Include model parameters whenever applicable. If code/input/output from multiple model runs are archived, make sure to archive all corresponding sets of parameters, and be explicit in linking the different components together.

Consider archiving model parameter files as their own data object(s) in both their native format and as a text (non-binary) version. If the ‘runfile’ will be archived, consider including the parameters within that file with appropriate annotations.

2.3 Example data packages in EDI

Dataset Title Description EDI Package ID
North Temperate Lakes LTER General Lake Model Parameter Set for Lake Mendota, Summer 2016 Calibration Parameters for specific GLM runs. GLM is a large community model, not managed and archived in EDI knb-lter-ntl.348.2
SBC LTER: Regional Oceanic Modeling System (ROMS) Setup Files, Code, and Lagrangian Model Setup Files All the necessary code, grid, forcing, initial, and boundary condition files for running the UCLA version of the Regional Oceanic Modeling System (ROMS) for the Santa Barbara Channel knb-lter-sbc.126.1
Lake thermal structure drives inter-annual variability in summer anoxia dynamics in a eutrophic lake over 37 years Dataset to run a 37-year simulation (1979-2015) of the Lake Mendota lake ecosystem using the vertical 1D GLM-AED2 model. knb-lter-ntl.396.1

2.4 Resources

Janssen, Marco A., Lilian Na’ia Alessa, Michael Barton, Sean Bergin and Allen Lee (2008). ‘Towards a Community Framework for Agent-Based Modelling’. Journal of Artificial Societies and Social Simulation 11(2)6 http://jasss.soc.surrey.ac.uk/11/2/6.html.

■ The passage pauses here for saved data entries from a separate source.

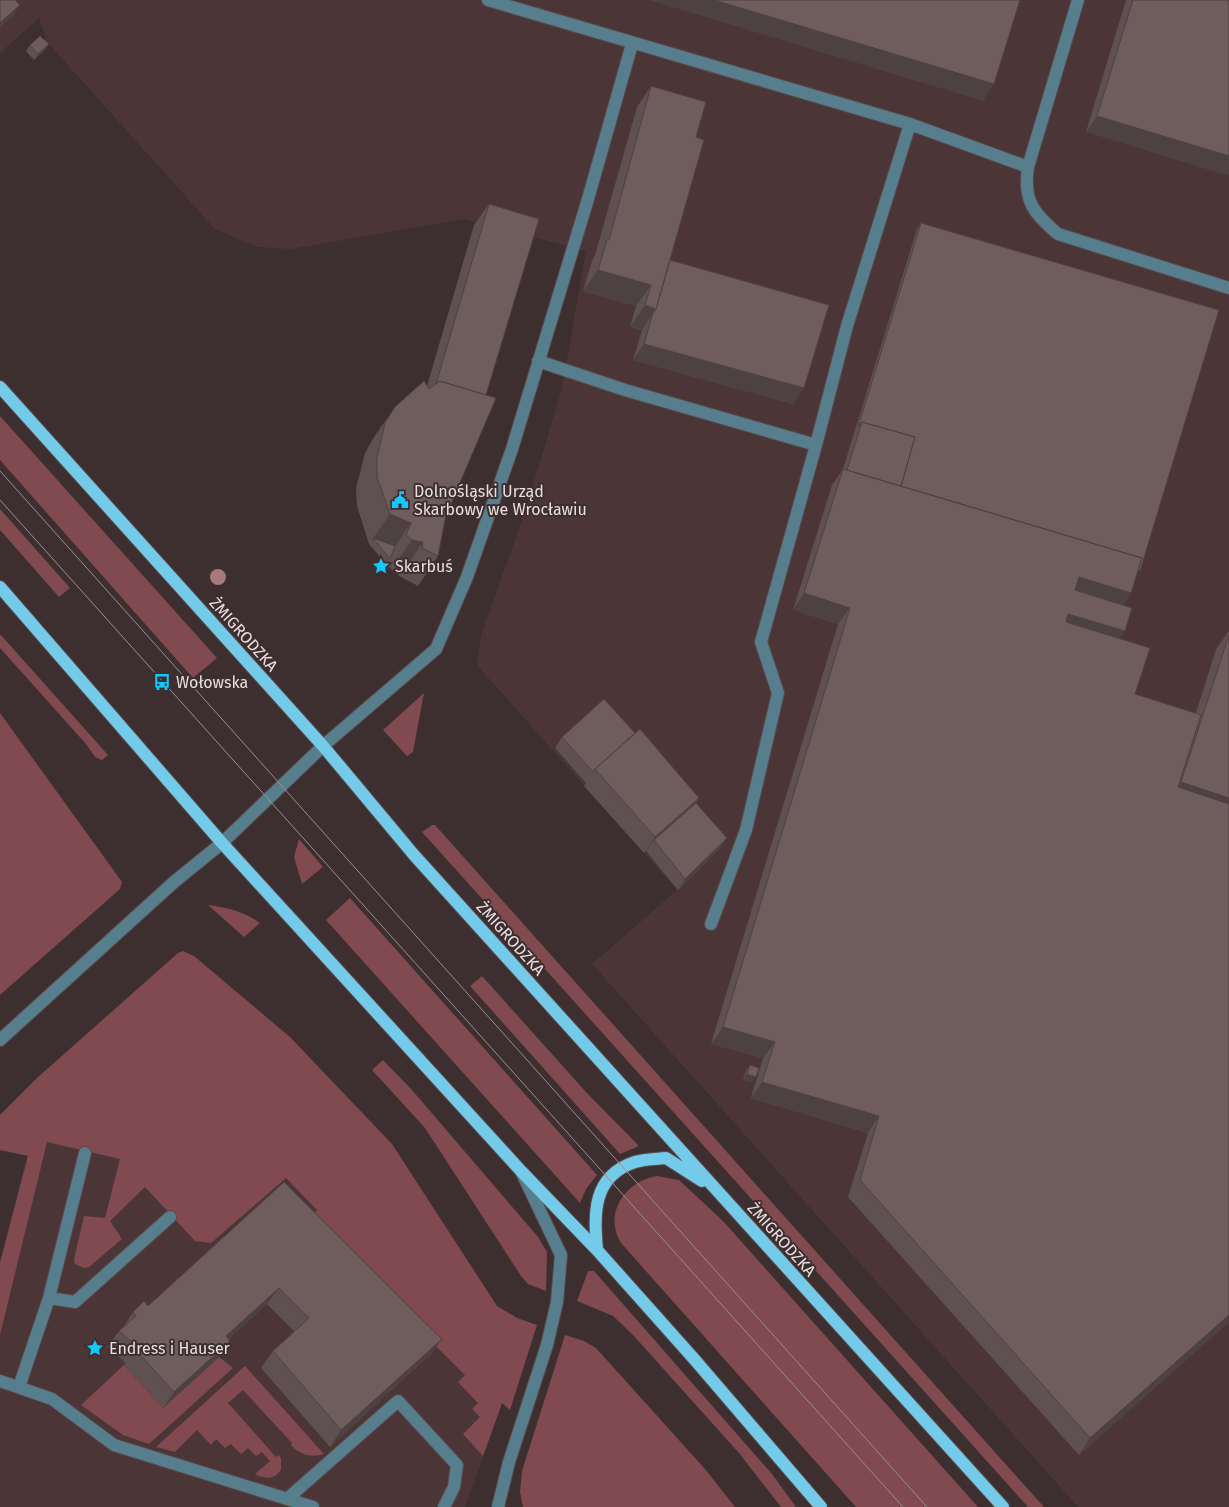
<svg xmlns="http://www.w3.org/2000/svg" width="1229" height="1507" font-family="'Fira Sans',sans-serif">
<style>
.built{fill:#4c3537}
.green{fill:#804a50}
.lines{fill:none;stroke-linecap:round;stroke-linejoin:round}
.minor-casing{stroke:#594a4b;stroke-width:14}
.major-casing{stroke:#594a4b;stroke-width:14}
.minor{stroke:#577e8d;stroke-width:12}
.major{stroke:#74cae9;stroke-width:12}
.tram{stroke:#9c8f90;stroke-width:1}
.tree{fill:#a7787c}
.wall{fill:#5f5051}
.shaded-wall{fill:#4e4142}
.building{fill:#6f5d5e;stroke:#4e4142}
.labels{text-anchor:middle;stroke-width:4;stroke-linejoin:round;paint-order:stroke}
.poi-label{font-size:16px;fill:#eadfe0;stroke:#3d2e2f;text-anchor:start}
.street-label{font-size:16px;fill:#eadfe0;stroke:#3d2e2f}
</style>
<rect width="100%" height="100%" fill="#3d2e2f"/>
<!-- built -->
<path class="built" d="M0,0H1229V1507H1078L592,964L677,890L477,665L481,635L524,515L562,388L586,251L464,219L291,249L257,247L215,229L47,42L39,18L0,53Z
M32,1136L286,1178L428,1320L503,1402L465,1507H0V1261Z"/>
<!-- green -->
<path class="green" d="M0,416L217,658L193,678L0,460Z
M0,509L70,588L59,597L0,530Z
M0,634L108,755L102,760L95,757L86,744L0,648Z
M424,693L413,752L407,756L383,730Z
M0,713L122,882L120,889L0,995Z
M432,825H435L1044,1507H1028L422,832Z
M299,839L323,867L302,884L294,857Z
M350,898L597,1175L586,1189L580,1203L326,920Z
M208,905C229,908 243,911 260,923L244,937Z
M183,951L194,956L290,1037L392,1144L497,1306L517,1318L537,1325L510,1410L502,1403L483,1456L463,1434L480,1417L472,1409L478,1403L458,1382L465,1375L308,1219L317,1210L286,1178L211,1243L195,1241L145,1187L110,1221L122,1239L89,1267L84,1268L75,1264L74,1259L84,1216L105,1218L120,1159L47,1142L0,1335V1263L28,1156L0,1150V1115L37,1078L178,953Z
M482,976L586,1092L638,1145L637,1147L620,1154L470,986Z
M383,1060L412,1090L538,1237L547,1252L546,1291L528,1284L521,1276L425,1128L372,1070Z
M657,1176L679,1180L723,1221L978,1507H856L621,1243C603,1214 625,1181 657,1176Z
M588,1271H594L772,1474L796,1507H781L739,1453L633,1335L613,1316L577,1301Z
M565,1335L584,1341L596,1348L705,1469L735,1507H523L520,1492L522,1471Z
M219,1357L233,1368L149,1444L123,1435L81,1405L124,1365L163,1408Z
M245,1366L324,1454C311,1458 300,1455 291,1445L292,1443L243,1390L228,1403L276,1457L279,1455L281,1459V1470C274,1480 265,1479 255,1474L270,1461L262,1452L256,1456L248,1448L241,1454L231,1444L225,1448L216,1439L211,1445L197,1430L175,1452L156,1447Z"/>
<g class="lines">
<!-- minor casing -->
<g class="minor-casing">
<path id="minor" d="M488,0L910,124L1028,167
M1078,0L1028,167C1023,200 1033,213 1058,234L1229,288
M538,361L625,390L816,445L847,326L910,124
M711,924L746,830L778,693L761,642L816,445
M0,1040L174,882L222,843L323,746L436,649L467,577L512,449L588,199L632,44
M49,1298L75,1302L170,1217
M0,1381L52,1399L114,1445L313,1507
M19,1387L49,1298L85,1153
M287,1499L398,1401L457,1465L454,1487L444,1507
M498,1507L509,1462L547,1345L557,1302L561,1255L522,1173"/>
</g>
<!-- major casing -->
<g class="major-casing">
<path id="major" d="M0,387L323,746L414,855L1003,1507
M0,587L222,843L521,1171L597,1250L695,1360L821,1507
M597,1250C594,1214 592,1176 635,1162C644,1159 656,1159 666,1158L702,1181"/>
</g>
<!-- minor -->
<use href="#minor" class="minor"/>
<!-- major -->
<use href="#major" class="major"/>
<!-- tram -->
<path class="tram" d="M0,471L927,1507
M0,500L903,1507"/>
</g>
<!-- trees -->
<circle class="tree" cx="218" cy="577" r="8"/>
<!-- wall -->
<path class="wall" d="M1126,0H1229L1086,132Z
M30,45L45,50L34,60L26,51Z
M651,86L696,137L670,260L804,388L793,404L633,360L642,330L630,327L636,306L583,291L592,261L595,255L637,107Z
M489,204L451,504L447,510L438,556L418,586L401,577L391,569L386,564L369,544L357,506L356,488L365,453L374,437L395,407L427,386L474,225Z
M921,223L1136,576L1131,593L1123,605L1119,639L1135,694L1196,713L1216,649L1229,631V1322L1079,1455L848,1197L868,1133L751,1098L763,1058L711,1044L838,624L793,610L832,485L843,469L917,229Z
M635,733L699,798L696,803L727,838L719,849L678,890L646,851L644,853L584,786L586,783L555,748L562,737Z
M750,1065L752,1082L743,1080L746,1071Z
M284,1182L442,1339L430,1355L330,1447L261,1368L273,1351L295,1332L267,1304L229,1339L230,1341L219,1357L163,1408L124,1365L126,1363L107,1347L119,1331L122,1329L133,1312L148,1306Z"/>
<!-- shaded-wall -->
<path class="shaded-wall" d="M649,0H714L994,84L983,101Z
M20,5L12,17L0,27V23Z
M49,44L45,50L34,60L38,54Z
M1097,116L1229,156V176L1086,132Z
M598,270L651,285L636,306L583,291Z
M645,305L656,309L642,330L630,327Z
M644,344L804,388L793,404L633,360Z
M390,514L411,523L391,552L373,538L369,544Z
M412,540L423,542L404,570L395,564Z
M1079,577L1131,593L1120,609L1068,594Z
M804,593L850,608L838,624L793,610Z
M1068,614L1125,631L1113,647L1057,631Z
M1181,782L1229,798V824L1166,803Z
M699,798L688,814L654,840L646,851L644,853L655,837Z
M727,838L719,849L678,890L685,879Z
M723,1027L775,1042L763,1058L711,1044Z
M747,1074L756,1077L752,1082L743,1080Z
M762,1082L879,1116L868,1133L751,1098Z
M279,1288L267,1304L215,1352L226,1336Z
M1229,1315V1322L1079,1455L1090,1438Z
M442,1339L430,1355L330,1447L341,1430Z
M230,1341L219,1357L163,1408L174,1392Z"/>
<!-- building -->
<path class="building" d="M0,0H15L20,5L0,23Z
M714,0H1020L994,84Z
M1133,0H1229V156L1097,116Z
M40,36L49,44L38,54L30,45Z
M651,86L706,102L696,137L704,140L656,309L645,305L651,285L598,270L607,240H609Z
M489,204L539,219L486,395L440,381L436,384Z
M921,223L1219,310L1140,571L1138,570L1142,558L901,486L915,437L862,422L858,427Z
M670,260L829,305L804,388L644,344L653,313L656,309Z
M424,381L429,389L440,381L496,398L451,504H448L438,556L422,548L423,542L412,540L406,535L411,523L390,514L377,477V458L385,423L395,407Z
M862,422L915,437L901,486L847,470Z
M843,469L1142,558L1131,593L1079,577L1075,590L1132,608L1125,631L1068,614L1066,622L1150,648L1135,694L1201,715L1178,787L1229,804V1315L1090,1438L860,1180L879,1116L762,1082L775,1042L723,1027L850,608L804,593Z
M373,538L395,546L390,559Z
M395,564L406,566L405,571Z
M1229,635V798L1181,782Z
M604,699L635,733L595,769L593,772L562,737Z
M640,729L699,798L655,837L595,769Z
M696,803L727,838L685,879L654,840Z
M750,1065L759,1068L756,1077L747,1074Z
M284,1182L442,1339L341,1430L273,1351L309,1318L279,1288L226,1336L230,1341L174,1392L135,1349L138,1347L119,1331L136,1316L133,1312L144,1301L148,1306Z"/>
<!-- icons -->
<defs>
<g id="civic-bare" transform="scale(1.35)"><path d="M-.6-6.5H3V-4.5H.6V-3L4-1V1h2V6H-6V1h2V-1L-.6-3ZM-1.2 2.5V6h2.4V2.5Z" fill="#11cafb" stroke="#3d2e2f" stroke-width="2.5" paint-order="stroke"/></g>
<g id="sight-bare" transform="scale(1.35)"><path d="M0-6L1.8-2.2L6-1.7L2.9 1.2L3.7 5.4L0 3.3L-3.7 5.4L-2.9 1.2L-6-1.7L-1.8-2.2Z" fill="#11cafb" stroke="#3d2e2f" stroke-width="2.5" paint-order="stroke"/></g>
<g id="bus-bare" transform="scale(1.35)"><path d="M-5-6H5V4H4V6H2V4H-2V6H-4V4H-5ZM-3.5-4V0h7V-4ZM-3.5 1.2v1.5H-2V1.2ZM2 1.2v1.5H3.5V1.2Z" fill="#11cafb" stroke="#3d2e2f" stroke-width="2.5" paint-order="stroke"/></g>
</defs>
<g fill-rule="evenodd">
<use href="#civic-bare" x="400" y="500"/>
<use href="#sight-bare" x="381" y="566"/>
<use href="#bus-bare" x="162" y="682"/>
<use href="#sight-bare" x="95" y="1348"/>
</g>
<g class="labels">
<!-- poi labels -->
<g class="poi-label">
<text x="414" y="497">Dolnośląski Urząd<tspan x="414" dy="18">Skarbowy we Wrocławiu</tspan></text>
<text x="395" y="572">Skarbuś</text>
<text x="176" y="688">Wołowska</text>
<text x="109" y="1354">Endress i Hauser</text>
</g>
<!-- street labels -->
<g class="street-label">
<text transform="translate(244 634) rotate(48)" y="6">ŻMIGRODZKA</text>
<text transform="translate(511 938) rotate(48)" y="6">ŻMIGRODZKA</text>
<text transform="translate(782 1239) rotate(48)" y="6">ŻMIGRODZKA</text>
</g>
</g>
</svg>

Simmonds, Maegen, William J. Riley, Shreyas Cholia, and Charuleka Varadharajan (2020). ‘Addressing Model Data Archiving Needs for the Department of Energy’s Environmental Systems Science Community’. EarthArXiv (preprint). https://doi.org/10.31223/osf.io/acdk4.

See sections 2.3 What is worth archiving and for how long does it remain useful?, discussed above, plus 2.4 Model data archiving protocol, where the authors argue for better standardized reporting format for model data, e.g., top-level metadata and directory structure at a minimum. Section 4.1 Developing Model Data Archiving Guidelines proposes an organization scheme for model data.